What to produce — I would like each line of the data that holds the word "APERTURE" copied out.

The data —

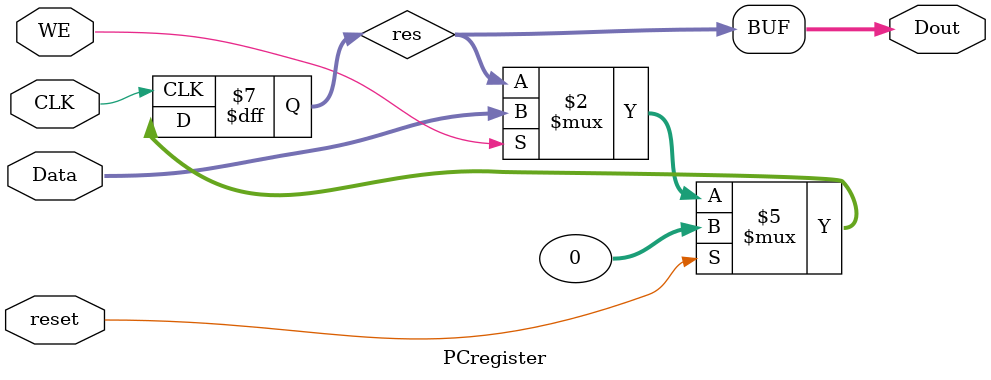
<source format=v>
`timescale 1ns / 1ps
module PCregister(input [31:0] Data, input CLK, input WE, input reset, output [31:0] Dout);
   reg [31:0] res;
	assign Dout = res;
	always @(posedge CLK) 
	begin
		if (reset)
			res <= 32'b0;
		else if (WE)
			res <= Data;
	end
endmodule

</source>
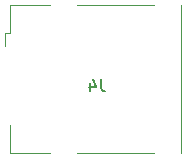
<source format=gbo>
%TF.GenerationSoftware,KiCad,Pcbnew,9.0.7*%
%TF.CreationDate,2026-02-07T20:34:06-05:00*%
%TF.ProjectId,USB-Cellular-Modem,5553422d-4365-46c6-9c75-6c61722d4d6f,V1.2*%
%TF.SameCoordinates,Original*%
%TF.FileFunction,Legend,Bot*%
%TF.FilePolarity,Positive*%
%FSLAX46Y46*%
G04 Gerber Fmt 4.6, Leading zero omitted, Abs format (unit mm)*
G04 Created by KiCad (PCBNEW 9.0.7) date 2026-02-07 20:34:06*
%MOMM*%
%LPD*%
G01*
G04 APERTURE LIST*
%ADD10C,0.150000*%
%ADD11C,0.120000*%
G04 APERTURE END LIST*
D10*
X45253333Y-47074819D02*
X45253333Y-47789104D01*
X45253333Y-47789104D02*
X45300952Y-47931961D01*
X45300952Y-47931961D02*
X45396190Y-48027200D01*
X45396190Y-48027200D02*
X45539047Y-48074819D01*
X45539047Y-48074819D02*
X45634285Y-48074819D01*
X44348571Y-47408152D02*
X44348571Y-48074819D01*
X44586666Y-47027200D02*
X44824761Y-47741485D01*
X44824761Y-47741485D02*
X44205714Y-47741485D01*
D11*
X37140000Y-43110000D02*
X37140000Y-44200000D01*
X37540000Y-40740000D02*
X40940000Y-40740000D01*
X37540000Y-43110000D02*
X37140000Y-43110000D01*
X37540000Y-43110000D02*
X37540000Y-40740000D01*
X37540000Y-53260000D02*
X37540000Y-50890000D01*
X37540000Y-53260000D02*
X40940000Y-53260000D01*
X43260000Y-40740000D02*
X49740000Y-40740000D01*
X43260000Y-53260000D02*
X49740000Y-53260000D01*
X52060000Y-40740000D02*
X52060000Y-53260000D01*
M02*

</source>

Solved problem —
G04 APERTURE LIST*
G04 APERTURE END LIST*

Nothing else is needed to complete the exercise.